Cmon, converting electric power to radio frequency AC is at best 80% efficient, and coupling it maybe 50% at best, and converting it back to DC 80% again. I get 32% best efficiency and those are for the most optimum situation. No way this will ever fly, economically. And since people are scared of their water meters e-field of a fraction of a watt, how are they going to feel about megawatts? Not gonna fly, or even crawl.

Comment: Don't (Score 0) 310

Don't even think of "helping".

I have tried doing just that, at least 3 times. It's never appreciated by mgmt. They either already know, or have been actively avoiding learning about these problems, or are unwilling to spend money on it. They will either frown, deny your facts, not follow up on your suggestions, or just plain fire you for not being a team player. Been there, tried to "help", got canned twice, now I don't squawk about the SQL injection issues, phishing, spam, etc, etc, etc.

Just start looking for another job, with luck, at a less clueless place.

Comment: Nope. (Score 1) 31

Here's a hint. Any time you see a press release from a company or University PR department, ignore it. It's usually much worse than no information at all.

In this case they MAY have figured out how to lay down a supercapacitor on the back side of a silicon chip. Big whoop. You're talking about a few Farads at a few volts at most. Not a lot of energy storage possible there, certainly not enough to run a cell phone for more than a few seconds.

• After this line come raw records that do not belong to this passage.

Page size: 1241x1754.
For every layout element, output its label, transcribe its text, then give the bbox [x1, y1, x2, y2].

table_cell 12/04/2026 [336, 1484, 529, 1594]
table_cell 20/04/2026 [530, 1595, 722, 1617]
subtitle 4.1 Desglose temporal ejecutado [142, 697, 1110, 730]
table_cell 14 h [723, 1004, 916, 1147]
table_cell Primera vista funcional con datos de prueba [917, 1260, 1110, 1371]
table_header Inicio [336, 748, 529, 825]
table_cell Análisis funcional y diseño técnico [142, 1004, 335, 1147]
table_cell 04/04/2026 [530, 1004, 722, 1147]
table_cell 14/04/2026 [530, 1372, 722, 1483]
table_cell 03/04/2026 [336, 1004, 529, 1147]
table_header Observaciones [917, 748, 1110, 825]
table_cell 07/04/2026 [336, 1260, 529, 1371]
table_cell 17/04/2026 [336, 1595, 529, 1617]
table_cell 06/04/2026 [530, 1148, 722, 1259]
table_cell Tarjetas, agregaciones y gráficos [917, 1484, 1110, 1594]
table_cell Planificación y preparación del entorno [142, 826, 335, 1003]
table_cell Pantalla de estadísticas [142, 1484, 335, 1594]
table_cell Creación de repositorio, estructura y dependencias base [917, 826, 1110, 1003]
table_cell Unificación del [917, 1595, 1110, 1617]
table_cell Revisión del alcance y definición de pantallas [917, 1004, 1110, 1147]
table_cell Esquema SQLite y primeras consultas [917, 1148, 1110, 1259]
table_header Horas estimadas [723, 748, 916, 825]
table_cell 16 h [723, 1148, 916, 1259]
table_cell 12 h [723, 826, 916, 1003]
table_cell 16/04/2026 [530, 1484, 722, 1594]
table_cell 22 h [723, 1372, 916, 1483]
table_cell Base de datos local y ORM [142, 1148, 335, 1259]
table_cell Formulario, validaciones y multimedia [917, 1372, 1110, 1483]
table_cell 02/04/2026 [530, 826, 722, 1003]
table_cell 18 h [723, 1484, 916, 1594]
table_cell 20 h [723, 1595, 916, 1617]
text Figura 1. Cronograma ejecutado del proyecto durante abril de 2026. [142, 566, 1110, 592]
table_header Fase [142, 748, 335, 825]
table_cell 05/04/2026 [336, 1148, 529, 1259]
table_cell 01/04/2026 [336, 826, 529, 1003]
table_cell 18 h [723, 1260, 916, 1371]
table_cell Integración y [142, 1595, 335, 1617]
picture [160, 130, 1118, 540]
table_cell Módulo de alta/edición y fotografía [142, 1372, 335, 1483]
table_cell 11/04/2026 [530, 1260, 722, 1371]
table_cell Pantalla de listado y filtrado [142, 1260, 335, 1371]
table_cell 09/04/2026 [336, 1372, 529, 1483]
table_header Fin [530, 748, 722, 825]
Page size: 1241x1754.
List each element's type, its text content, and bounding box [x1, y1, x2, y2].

Comment: Watch the tazing videos on YouTube (Score 1) 936

by Ancient_Hacker (#42273539) Attached to: New Hampshire Cops Use Taser On Woman Buying Too Many iPhones

Get a bit better perspective on this by watching the tazing videos on YouTube.

Basically, it seems, if you repeatedly refuse to follow a simple police command, like "get out of the vehicle" or "lay down on the ground", after 10 or 20 repetitions, the cops have the option of tazing you. Apparently this is SOP. The old-school way was to chicken choke or baton-choke you. You decide which is better.